• Objective
Reproduce every line of the listing below word for word, with nothing added, dropped or changed.

• Extracted records
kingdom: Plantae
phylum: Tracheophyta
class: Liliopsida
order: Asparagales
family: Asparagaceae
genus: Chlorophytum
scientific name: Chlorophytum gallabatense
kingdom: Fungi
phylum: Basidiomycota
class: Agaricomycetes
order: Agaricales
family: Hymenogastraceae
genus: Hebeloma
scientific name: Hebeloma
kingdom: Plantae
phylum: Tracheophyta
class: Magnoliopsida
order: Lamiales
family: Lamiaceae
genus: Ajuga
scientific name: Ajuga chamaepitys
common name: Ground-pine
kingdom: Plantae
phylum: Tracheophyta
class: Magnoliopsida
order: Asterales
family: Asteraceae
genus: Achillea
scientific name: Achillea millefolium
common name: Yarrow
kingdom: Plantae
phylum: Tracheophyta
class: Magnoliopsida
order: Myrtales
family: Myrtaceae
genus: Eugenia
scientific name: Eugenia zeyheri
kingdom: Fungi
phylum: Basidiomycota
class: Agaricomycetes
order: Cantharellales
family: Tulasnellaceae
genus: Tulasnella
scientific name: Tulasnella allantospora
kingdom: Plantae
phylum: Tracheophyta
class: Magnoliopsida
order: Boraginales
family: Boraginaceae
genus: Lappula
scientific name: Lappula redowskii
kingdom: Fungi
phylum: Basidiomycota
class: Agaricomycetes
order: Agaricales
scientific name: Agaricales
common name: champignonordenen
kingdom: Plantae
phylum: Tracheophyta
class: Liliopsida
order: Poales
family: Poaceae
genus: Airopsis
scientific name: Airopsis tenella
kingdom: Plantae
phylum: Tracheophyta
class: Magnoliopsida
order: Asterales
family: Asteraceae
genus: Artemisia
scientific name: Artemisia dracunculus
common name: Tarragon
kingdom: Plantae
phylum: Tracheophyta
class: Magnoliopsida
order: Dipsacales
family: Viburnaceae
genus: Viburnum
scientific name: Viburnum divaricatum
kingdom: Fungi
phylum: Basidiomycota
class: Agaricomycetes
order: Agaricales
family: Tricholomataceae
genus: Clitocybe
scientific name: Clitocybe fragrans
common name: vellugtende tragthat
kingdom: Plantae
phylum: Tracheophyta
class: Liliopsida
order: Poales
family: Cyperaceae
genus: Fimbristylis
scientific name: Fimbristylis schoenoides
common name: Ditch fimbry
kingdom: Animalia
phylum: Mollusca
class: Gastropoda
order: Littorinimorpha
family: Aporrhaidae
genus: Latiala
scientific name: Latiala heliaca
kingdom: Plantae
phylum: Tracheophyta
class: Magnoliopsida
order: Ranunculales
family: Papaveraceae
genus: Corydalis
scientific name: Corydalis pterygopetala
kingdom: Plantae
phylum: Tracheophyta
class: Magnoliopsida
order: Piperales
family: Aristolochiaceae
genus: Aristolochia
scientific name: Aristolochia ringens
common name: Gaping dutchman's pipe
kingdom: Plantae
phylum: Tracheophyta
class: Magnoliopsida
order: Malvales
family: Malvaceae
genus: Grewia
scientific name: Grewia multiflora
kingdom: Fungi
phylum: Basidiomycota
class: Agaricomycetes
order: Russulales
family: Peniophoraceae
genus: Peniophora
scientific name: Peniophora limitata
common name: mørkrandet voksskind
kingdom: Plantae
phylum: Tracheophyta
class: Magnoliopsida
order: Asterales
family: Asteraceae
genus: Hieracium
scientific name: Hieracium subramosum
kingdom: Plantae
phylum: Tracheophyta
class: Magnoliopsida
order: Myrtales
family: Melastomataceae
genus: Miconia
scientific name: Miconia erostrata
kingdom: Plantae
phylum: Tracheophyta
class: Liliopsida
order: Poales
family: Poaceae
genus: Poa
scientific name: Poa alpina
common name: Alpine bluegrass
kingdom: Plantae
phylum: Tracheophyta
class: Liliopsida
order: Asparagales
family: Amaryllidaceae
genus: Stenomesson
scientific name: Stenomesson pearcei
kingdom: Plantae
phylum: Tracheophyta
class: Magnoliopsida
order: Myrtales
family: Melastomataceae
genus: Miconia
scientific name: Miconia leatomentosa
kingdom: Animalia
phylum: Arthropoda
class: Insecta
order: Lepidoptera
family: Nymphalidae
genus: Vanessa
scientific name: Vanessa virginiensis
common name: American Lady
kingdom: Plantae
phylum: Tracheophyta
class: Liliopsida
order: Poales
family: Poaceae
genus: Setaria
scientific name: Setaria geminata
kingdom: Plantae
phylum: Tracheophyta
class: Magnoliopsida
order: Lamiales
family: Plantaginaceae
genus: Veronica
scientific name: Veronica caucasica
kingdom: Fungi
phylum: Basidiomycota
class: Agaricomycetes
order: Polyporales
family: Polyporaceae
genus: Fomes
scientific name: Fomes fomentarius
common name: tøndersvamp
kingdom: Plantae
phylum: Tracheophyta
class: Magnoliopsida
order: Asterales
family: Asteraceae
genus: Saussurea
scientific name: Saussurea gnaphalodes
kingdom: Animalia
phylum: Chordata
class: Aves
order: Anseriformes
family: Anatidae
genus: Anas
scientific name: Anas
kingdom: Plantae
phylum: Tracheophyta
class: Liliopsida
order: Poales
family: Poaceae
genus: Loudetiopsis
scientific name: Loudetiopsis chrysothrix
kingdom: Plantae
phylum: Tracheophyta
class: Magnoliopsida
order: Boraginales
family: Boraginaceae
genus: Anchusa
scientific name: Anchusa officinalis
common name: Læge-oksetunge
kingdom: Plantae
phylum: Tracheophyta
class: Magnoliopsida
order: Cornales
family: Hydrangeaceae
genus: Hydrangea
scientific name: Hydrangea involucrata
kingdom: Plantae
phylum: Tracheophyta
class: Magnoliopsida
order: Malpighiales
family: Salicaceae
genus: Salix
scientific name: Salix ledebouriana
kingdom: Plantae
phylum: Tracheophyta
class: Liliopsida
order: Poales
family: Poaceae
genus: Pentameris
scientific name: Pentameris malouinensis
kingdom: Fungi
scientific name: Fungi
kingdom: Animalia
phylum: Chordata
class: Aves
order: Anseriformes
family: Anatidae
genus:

• Task response
kingdom: Plantae
phylum: Tracheophyta
class: Liliopsida
order: Asparagales
family: Asparagaceae
genus: Chlorophytum
scientific name: Chlorophytum gallabatense
kingdom: Fungi
phylum: Basidiomycota
class: Agaricomycetes
order: Agaricales
family: Hymenogastraceae
genus: Hebeloma
scientific name: Hebeloma
kingdom: Plantae
phylum: Tracheophyta
class: Magnoliopsida
order: Lamiales
family: Lamiaceae
genus: Ajuga
scientific name: Ajuga chamaepitys
common name: Ground-pine
kingdom: Plantae
phylum: Tracheophyta
class: Magnoliopsida
order: Asterales
family: Asteraceae
genus: Achillea
scientific name: Achillea millefolium
common name: Yarrow
kingdom: Plantae
phylum: Tracheophyta
class: Magnoliopsida
order: Myrtales
family: Myrtaceae
genus: Eugenia
scientific name: Eugenia zeyheri
kingdom: Fungi
phylum: Basidiomycota
class: Agaricomycetes
order: Cantharellales
family: Tulasnellaceae
genus: Tulasnella
scientific name: Tulasnella allantospora
kingdom: Plantae
phylum: Tracheophyta
class: Magnoliopsida
order: Boraginales
family: Boraginaceae
genus: Lappula
scientific name: Lappula redowskii
kingdom: Fungi
phylum: Basidiomycota
class: Agaricomycetes
order: Agaricales
scientific name: Agaricales
common name: champignonordenen
kingdom: Plantae
phylum: Tracheophyta
class: Liliopsida
order: Poales
family: Poaceae
genus: Airopsis
scientific name: Airopsis tenella
kingdom: Plantae
phylum: Tracheophyta
class: Magnoliopsida
order: Asterales
family: Asteraceae
genus: Artemisia
scientific name: Artemisia dracunculus
common name: Tarragon
kingdom: Plantae
phylum: Tracheophyta
class: Magnoliopsida
order: Dipsacales
family: Viburnaceae
genus: Viburnum
scientific name: Viburnum divaricatum
kingdom: Fungi
phylum: Basidiomycota
class: Agaricomycetes
order: Agaricales
family: Tricholomataceae
genus: Clitocybe
scientific name: Clitocybe fragrans
common name: vellugtende tragthat
kingdom: Plantae
phylum: Tracheophyta
class: Liliopsida
order: Poales
family: Cyperaceae
genus: Fimbristylis
scientific name: Fimbristylis schoenoides
common name: Ditch fimbry
kingdom: Animalia
phylum: Mollusca
class: Gastropoda
order: Littorinimorpha
family: Aporrhaidae
genus: Latiala
scientific name: Latiala heliaca
kingdom: Plantae
phylum: Tracheophyta
class: Magnoliopsida
order: Ranunculales
family: Papaveraceae
genus: Corydalis
scientific name: Corydalis pterygopetala
kingdom: Plantae
phylum: Tracheophyta
class: Magnoliopsida
order: Piperales
family: Aristolochiaceae
genus: Aristolochia
scientific name: Aristolochia ringens
common name: Gaping dutchman's pipe
kingdom: Plantae
phylum: Tracheophyta
class: Magnoliopsida
order: Malvales
family: Malvaceae
genus: Grewia
scientific name: Grewia multiflora
kingdom: Fungi
phylum: Basidiomycota
class: Agaricomycetes
order: Russulales
family: Peniophoraceae
genus: Peniophora
scientific name: Peniophora limitata
common name: mørkrandet voksskind
kingdom: Plantae
phylum: Tracheophyta
class: Magnoliopsida
order: Asterales
family: Asteraceae
genus: Hieracium
scientific name: Hieracium subramosum
kingdom: Plantae
phylum: Tracheophyta
class: Magnoliopsida
order: Myrtales
family: Melastomataceae
genus: Miconia
scientific name: Miconia erostrata
kingdom: Plantae
phylum: Tracheophyta
class: Liliopsida
order: Poales
family: Poaceae
genus: Poa
scientific name: Poa alpina
common name: Alpine bluegrass
kingdom: Plantae
phylum: Tracheophyta
class: Liliopsida
order: Asparagales
family: Amaryllidaceae
genus: Stenomesson
scientific name: Stenomesson pearcei
kingdom: Plantae
phylum: Tracheophyta
class: Magnoliopsida
order: Myrtales
family: Melastomataceae
genus: Miconia
scientific name: Miconia leatomentosa
kingdom: Animalia
phylum: Arthropoda
class: Insecta
order: Lepidoptera
family: Nymphalidae
genus: Vanessa
scientific name: Vanessa virginiensis
common name: American Lady
kingdom: Plantae
phylum: Tracheophyta
class: Liliopsida
order: Poales
family: Poaceae
genus: Setaria
scientific name: Setaria geminata
kingdom: Plantae
phylum: Tracheophyta
class: Magnoliopsida
order: Lamiales
family: Plantaginaceae
genus: Veronica
scientific name: Veronica caucasica
kingdom: Fungi
phylum: Basidiomycota
class: Agaricomycetes
order: Polyporales
family: Polyporaceae
genus: Fomes
scientific name: Fomes fomentarius
common name: tøndersvamp
kingdom: Plantae
phylum: Tracheophyta
class: Magnoliopsida
order: Asterales
family: Asteraceae
genus: Saussurea
scientific name: Saussurea gnaphalodes
kingdom: Animalia
phylum: Chordata
class: Aves
order: Anseriformes
family: Anatidae
genus: Anas
scientific name: Anas
kingdom: Plantae
phylum: Tracheophyta
class: Liliopsida
order: Poales
family: Poaceae
genus: Loudetiopsis
scientific name: Loudetiopsis chrysothrix
kingdom: Plantae
phylum: Tracheophyta
class: Magnoliopsida
order: Boraginales
family: Boraginaceae
genus: Anchusa
scientific name: Anchusa officinalis
common name: Læge-oksetunge
kingdom: Plantae
phylum: Tracheophyta
class: Magnoliopsida
order: Cornales
family: Hydrangeaceae
genus: Hydrangea
scientific name: Hydrangea involucrata
kingdom: Plantae
phylum: Tracheophyta
class: Magnoliopsida
order: Malpighiales
family: Salicaceae
genus: Salix
scientific name: Salix ledebouriana
kingdom: Plantae
phylum: Tracheophyta
class: Liliopsida
order: Poales
family: Poaceae
genus: Pentameris
scientific name: Pentameris malouinensis
kingdom: Fungi
scientific name: Fungi
kingdom: Animalia
phylum: Chordata
class: Aves
order: Anseriformes
family: Anatidae
genus:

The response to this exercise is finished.